Should the information obligation be fulfilled and a processing agreement concluded in respect of employees of clients/contractors?
PRACTICAL ANSWER
An employee's personal data in the form of their first name and surname, business email address and business telephone number are so-called business data closely linked to their professional role. They are subject to limited protection under the GDPR. This limited protection means, among other things, that the data controller, i.e. the employer, may, for example, place those data on a website or in contracts with clients as contact details for the controller's company without the employee's consent. These are not a natural person's private personal data, such as their home address or date of birth, but business personal data closely linked to their professional role. It should therefore be noted that in business contacts between two data controllers, where employees' data are transferred to the other entity in connection with its activities, there is no processing on behalf of another controller within the meaning of Article 28 GDPR, but rather disclosure of personal data. No processing agreement is therefore concluded in this respect.
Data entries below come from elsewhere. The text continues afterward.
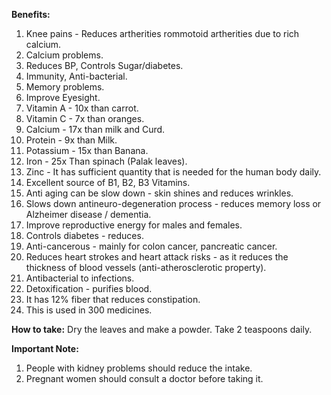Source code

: **Benefits:**
1.  Knee pains - Reduces artherities rommotoid artherities due to rich calcium.
2.  Calcium problems.
3.  Reduces BP, Controls Sugar/diabetes.
4.  Immunity, Anti-bacterial.
5.  Memory problems.
6.  Improve Eyesight.
7.  Vitamin A - 10x than carrot.
8.  Vitamin C - 7x than oranges.
9.  Calcium - 17x than milk and Curd.
10.  Protein - 9x than Milk.
11.  Potassium - 15x than Banana.
12.  Iron - 25x Than spinach (Palak leaves).
13.  Zinc - It has sufficient quantity that is needed for the human body daily.
14.  Excellent source of B1, B2, B3 Vitamins.
15.  Anti aging can be slow down - skin shines and reduces wrinkles.
16.  Slows down antineuro-degeneration process - reduces memory loss or Alzheimer disease / dementia.
17.  Improve reproductive energy for males and females.
18.  Controls diabetes - reduces.
19.  Anti-cancerous - mainly for colon cancer, pancreatic cancer.
20.  Reduces heart strokes and heart attack risks - as it reduces the thickness of blood vessels (anti-atherosclerotic property).
21.  Antibacterial to infections.
22.  Detoxification - purifies blood.
23.  It has 12% fiber that reduces constipation.
24.  This is used in 300 medicines.
 
**How to take:**
Dry the leaves and make a powder.
Take 2 teaspoons daily.
 
**Important Note:**
1. People with kidney problems should reduce the intake.
2. Pregnant women should consult a doctor before taking it.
Nevertheless, the GDPR contains no exemption allowing the information obligation to be waived. Accordingly, it is considered that if one controller has disclosed its employee's personal data for contact purposes, the controller that has received those personal data is obliged to fulfil the information obligation under Article 14 GDPR.
Article 14(5)(a) and (b) GDPR, which set out situations in which a data controller may refrain from providing the content of the information obligation, do not, in the author's view, provide assurance that those provisions would not be challenged by the Polish DPA in the event of an inspection.